ASSIGNMENT: Can you give the stretch from the start of the records through the line containing "## 🧱 Technologies Used" as a JSON list of strings, one string per line and no blank lines?

DATA TO PROCESS:
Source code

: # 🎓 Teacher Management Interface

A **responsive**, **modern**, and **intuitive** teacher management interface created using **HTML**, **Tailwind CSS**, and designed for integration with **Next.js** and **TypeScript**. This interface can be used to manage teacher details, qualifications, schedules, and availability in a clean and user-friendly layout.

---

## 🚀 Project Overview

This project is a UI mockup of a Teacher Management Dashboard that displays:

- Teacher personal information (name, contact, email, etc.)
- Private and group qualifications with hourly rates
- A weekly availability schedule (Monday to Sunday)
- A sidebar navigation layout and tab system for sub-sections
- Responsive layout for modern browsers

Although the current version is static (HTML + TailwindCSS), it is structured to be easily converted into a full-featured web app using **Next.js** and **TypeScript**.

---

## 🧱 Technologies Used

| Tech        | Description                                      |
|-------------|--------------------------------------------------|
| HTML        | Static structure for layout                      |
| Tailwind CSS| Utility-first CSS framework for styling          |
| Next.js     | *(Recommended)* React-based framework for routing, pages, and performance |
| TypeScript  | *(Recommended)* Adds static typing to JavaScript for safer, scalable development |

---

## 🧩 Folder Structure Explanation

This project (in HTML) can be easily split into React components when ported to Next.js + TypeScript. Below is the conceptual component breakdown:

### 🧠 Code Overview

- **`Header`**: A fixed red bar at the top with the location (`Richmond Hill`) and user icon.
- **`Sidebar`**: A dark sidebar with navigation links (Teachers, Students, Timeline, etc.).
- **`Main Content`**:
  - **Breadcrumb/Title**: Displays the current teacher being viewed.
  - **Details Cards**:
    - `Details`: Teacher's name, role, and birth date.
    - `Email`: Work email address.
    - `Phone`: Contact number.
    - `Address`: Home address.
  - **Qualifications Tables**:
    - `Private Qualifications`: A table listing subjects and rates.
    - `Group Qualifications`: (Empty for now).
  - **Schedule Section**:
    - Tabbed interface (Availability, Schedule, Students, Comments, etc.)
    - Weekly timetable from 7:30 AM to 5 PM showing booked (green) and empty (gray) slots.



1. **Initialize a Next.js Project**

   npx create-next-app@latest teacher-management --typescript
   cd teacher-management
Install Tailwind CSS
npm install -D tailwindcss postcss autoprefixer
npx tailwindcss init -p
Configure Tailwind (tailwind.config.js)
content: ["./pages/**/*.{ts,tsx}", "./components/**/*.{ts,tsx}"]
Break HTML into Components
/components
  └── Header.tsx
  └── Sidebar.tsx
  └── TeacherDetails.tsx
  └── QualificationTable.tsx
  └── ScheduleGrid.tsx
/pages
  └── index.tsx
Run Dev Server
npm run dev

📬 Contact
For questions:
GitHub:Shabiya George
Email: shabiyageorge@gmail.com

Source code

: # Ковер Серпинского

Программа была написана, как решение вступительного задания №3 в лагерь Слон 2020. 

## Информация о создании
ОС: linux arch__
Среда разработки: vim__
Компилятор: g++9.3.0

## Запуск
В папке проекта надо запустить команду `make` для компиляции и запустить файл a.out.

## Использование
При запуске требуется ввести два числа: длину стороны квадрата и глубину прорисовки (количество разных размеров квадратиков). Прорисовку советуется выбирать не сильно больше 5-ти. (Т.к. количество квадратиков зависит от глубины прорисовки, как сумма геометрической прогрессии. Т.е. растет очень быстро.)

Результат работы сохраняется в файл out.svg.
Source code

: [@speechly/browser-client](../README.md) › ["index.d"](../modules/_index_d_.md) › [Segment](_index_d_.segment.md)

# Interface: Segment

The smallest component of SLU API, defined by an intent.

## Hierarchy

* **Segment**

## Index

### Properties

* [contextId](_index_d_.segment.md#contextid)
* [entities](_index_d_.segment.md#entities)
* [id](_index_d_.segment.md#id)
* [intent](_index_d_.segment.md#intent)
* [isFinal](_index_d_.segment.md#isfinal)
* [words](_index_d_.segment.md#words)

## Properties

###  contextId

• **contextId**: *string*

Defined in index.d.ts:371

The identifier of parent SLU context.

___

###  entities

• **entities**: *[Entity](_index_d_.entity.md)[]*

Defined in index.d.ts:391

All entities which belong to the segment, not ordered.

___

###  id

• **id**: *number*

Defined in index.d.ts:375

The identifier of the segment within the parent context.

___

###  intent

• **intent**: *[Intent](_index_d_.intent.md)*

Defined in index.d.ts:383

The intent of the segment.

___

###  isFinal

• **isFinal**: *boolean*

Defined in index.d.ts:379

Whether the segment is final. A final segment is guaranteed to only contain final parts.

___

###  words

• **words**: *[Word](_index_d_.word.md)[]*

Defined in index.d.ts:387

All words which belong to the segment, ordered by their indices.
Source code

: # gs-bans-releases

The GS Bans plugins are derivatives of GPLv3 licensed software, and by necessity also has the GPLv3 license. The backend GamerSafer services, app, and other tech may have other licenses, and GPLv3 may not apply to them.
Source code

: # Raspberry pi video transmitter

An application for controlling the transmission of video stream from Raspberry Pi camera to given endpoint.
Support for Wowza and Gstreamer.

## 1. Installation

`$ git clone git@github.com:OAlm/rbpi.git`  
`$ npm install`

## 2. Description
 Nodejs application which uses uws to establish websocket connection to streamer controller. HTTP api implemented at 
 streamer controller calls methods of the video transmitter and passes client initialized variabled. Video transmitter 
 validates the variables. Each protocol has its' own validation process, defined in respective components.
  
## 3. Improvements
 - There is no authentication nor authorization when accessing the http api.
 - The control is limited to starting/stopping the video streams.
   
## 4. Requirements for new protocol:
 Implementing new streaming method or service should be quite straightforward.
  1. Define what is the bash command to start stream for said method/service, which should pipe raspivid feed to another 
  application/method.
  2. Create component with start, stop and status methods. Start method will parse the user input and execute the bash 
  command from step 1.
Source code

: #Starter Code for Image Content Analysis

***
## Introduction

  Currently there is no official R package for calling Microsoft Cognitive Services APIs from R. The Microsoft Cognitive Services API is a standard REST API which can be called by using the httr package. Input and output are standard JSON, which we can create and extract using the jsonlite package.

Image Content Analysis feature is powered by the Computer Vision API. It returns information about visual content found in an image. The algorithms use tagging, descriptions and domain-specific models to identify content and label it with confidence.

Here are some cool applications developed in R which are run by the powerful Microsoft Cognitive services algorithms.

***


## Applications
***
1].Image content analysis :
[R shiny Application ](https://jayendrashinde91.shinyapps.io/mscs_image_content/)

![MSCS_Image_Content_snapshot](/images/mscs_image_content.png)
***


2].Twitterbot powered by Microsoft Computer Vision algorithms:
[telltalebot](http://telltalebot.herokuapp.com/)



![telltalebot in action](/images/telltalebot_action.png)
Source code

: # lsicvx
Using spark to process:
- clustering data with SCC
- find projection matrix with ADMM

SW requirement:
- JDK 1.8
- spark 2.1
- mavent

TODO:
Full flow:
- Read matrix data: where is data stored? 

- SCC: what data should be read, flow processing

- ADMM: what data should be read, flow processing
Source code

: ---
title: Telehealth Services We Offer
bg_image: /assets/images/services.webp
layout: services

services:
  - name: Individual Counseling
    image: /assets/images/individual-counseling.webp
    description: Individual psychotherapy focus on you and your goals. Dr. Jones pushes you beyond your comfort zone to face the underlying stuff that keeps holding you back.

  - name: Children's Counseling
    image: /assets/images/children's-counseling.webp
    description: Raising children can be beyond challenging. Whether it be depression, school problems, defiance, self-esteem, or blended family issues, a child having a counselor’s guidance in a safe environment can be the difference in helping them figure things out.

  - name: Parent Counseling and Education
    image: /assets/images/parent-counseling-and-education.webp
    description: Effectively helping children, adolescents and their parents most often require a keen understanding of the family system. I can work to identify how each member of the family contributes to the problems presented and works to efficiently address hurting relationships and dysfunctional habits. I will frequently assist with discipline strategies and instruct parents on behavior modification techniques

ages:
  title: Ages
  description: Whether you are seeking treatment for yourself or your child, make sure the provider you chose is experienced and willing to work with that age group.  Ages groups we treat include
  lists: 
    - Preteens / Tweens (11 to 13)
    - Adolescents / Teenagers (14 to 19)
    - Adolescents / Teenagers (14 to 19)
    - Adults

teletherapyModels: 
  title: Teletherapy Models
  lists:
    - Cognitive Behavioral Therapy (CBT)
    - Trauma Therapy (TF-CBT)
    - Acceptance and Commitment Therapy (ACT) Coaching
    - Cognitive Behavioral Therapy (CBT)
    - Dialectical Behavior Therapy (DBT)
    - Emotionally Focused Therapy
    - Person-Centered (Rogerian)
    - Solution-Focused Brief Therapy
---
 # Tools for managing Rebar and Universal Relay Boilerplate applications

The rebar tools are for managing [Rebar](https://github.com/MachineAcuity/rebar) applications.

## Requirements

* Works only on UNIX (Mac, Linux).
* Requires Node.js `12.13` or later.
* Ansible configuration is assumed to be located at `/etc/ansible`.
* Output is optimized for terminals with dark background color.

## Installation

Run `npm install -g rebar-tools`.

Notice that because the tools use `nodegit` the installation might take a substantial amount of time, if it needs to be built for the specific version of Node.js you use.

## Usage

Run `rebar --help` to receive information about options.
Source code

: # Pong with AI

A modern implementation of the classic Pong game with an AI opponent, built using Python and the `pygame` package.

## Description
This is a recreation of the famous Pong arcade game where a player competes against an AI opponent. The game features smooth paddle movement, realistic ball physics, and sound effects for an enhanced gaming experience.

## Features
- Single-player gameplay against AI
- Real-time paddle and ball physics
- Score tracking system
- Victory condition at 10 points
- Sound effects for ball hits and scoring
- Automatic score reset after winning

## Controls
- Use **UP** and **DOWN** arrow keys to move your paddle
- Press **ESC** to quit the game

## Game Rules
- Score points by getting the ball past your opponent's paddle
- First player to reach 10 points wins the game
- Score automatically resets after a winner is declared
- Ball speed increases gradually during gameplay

SOLUTION BELOW:
[
  "Source code",
  ": # 🎓 Teacher Management Interface",
  "A **responsive**, **modern**, and **intuitive** teacher management interface created using **HTML**, **Tailwind CSS**, and designed for integration with **Next.js** and **TypeScript**. This interface can be used to manage teacher details, qualifications, schedules, and availability in a clean and user-friendly layout.",
  "---",
  "## 🚀 Project Overview",
  "This project is a UI mockup of a Teacher Management Dashboard that displays:",
  "- Teacher personal information (name, contact, email, etc.)",
  "- Private and group qualifications with hourly rates",
  "- A weekly availability schedule (Monday to Sunday)",
  "- A sidebar navigation layout and tab system for sub-sections",
  "- Responsive layout for modern browsers",
  "Although the current version is static (HTML + TailwindCSS), it is structured to be easily converted into a full-featured web app using **Next.js** and **TypeScript**.",
  "---",
  "## 🧱 Technologies Used"
]